(Beginning of Passage shown)

Re: ASTRO SAA Re: Question about telescope design.



markzoom wrote:
There is no reason why it couldn't be quite large. Say 3m across,
mounted on the edge of a suitable flat ***. It would be a fraction
of the cost of a 3m diameter mirror. The reason I posted this on
sci.astro.amateur is because such a strip reflector might be buildable
by a competent amateur, whereas a 3m mirror wouldn't.

An accurate 3 m strip mirror would be harder to make than a round mirror
of equivalent aperture. I think you underestimate the accuracy of the
figure that is required. The strip would have to be parabolic along one
axis, and very flat across the other. It's pretty hard to make it flat
on one axis and curved on the other than to make it curved radially.

Note that it is harder to build an accurate flat mirror than it is to
build an accurate curved one, because you don't care if the focal length
of the mirror is off by an inch or two, but a flat can have only one
accurate shape.

...or a smaller lens in front of the sensor could do that? It rather
depends on how narrow the strip sensor is.

No. The optics are wrong, as the intermediate image is linear. An
ordinary lens cannot focus that to a point. You need a second strip,
which can be smaller: It only has to be as long as the first strip is
wide. It still has to be as accurate in figure, though.

Take the analogy of the webcam versus a flatbed scanner.

The analogy works optically only because you can shine a bright on the
item to be scanned, enhancing the signal-to-noise ratio significantly.
You can't do that with the night sky, so the narrow width of the optical
element hurts you much more (and a larger width worsens your optical
aberrations).

Well no, imagine a flat *** of something with a parabola cut on one
edge. The strip rests in that. It doesn't have to do anything
"naturally".

How do you propose to cut the parabola to an accuracy of millionths of
an inch? It can't just rest in there. Thermal expansion and rigidity
issues prevent simple resting from working properly. These aren't
problems with radio, because the corresponding accuracy of figure is on
the order of inches, or at least significant fractions of an inch. A
round optical mirror doesn't have this problem, either, because the
shape is ground into a more or less rigid disc.

(End of Passage shown)
(Beginning of Exercise data)

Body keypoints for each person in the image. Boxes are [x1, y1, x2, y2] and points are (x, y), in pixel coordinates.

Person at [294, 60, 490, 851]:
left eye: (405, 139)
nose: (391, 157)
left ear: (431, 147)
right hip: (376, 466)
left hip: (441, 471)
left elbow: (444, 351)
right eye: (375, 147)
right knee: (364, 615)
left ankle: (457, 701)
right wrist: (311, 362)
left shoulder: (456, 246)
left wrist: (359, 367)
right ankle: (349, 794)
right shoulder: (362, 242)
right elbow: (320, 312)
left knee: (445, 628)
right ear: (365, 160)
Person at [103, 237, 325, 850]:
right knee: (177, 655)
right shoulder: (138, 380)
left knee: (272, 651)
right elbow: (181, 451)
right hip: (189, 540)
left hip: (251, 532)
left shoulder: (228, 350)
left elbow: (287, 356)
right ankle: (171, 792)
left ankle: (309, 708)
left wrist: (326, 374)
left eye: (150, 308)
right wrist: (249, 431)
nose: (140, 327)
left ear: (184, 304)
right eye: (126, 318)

(End of Exercise data)
(Beginning of Exercise data)

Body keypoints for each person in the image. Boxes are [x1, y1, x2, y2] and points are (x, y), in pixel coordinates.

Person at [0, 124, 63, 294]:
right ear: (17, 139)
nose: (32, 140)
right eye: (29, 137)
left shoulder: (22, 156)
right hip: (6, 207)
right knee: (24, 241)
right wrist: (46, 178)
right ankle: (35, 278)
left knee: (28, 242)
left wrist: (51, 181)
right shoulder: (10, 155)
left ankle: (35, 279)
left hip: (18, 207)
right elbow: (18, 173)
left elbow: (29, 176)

(End of Exercise data)

### Work to be completed
In the telescope design post, how long does the second strip need to be?

### Your response
It only has to be as long as the first strip is wide.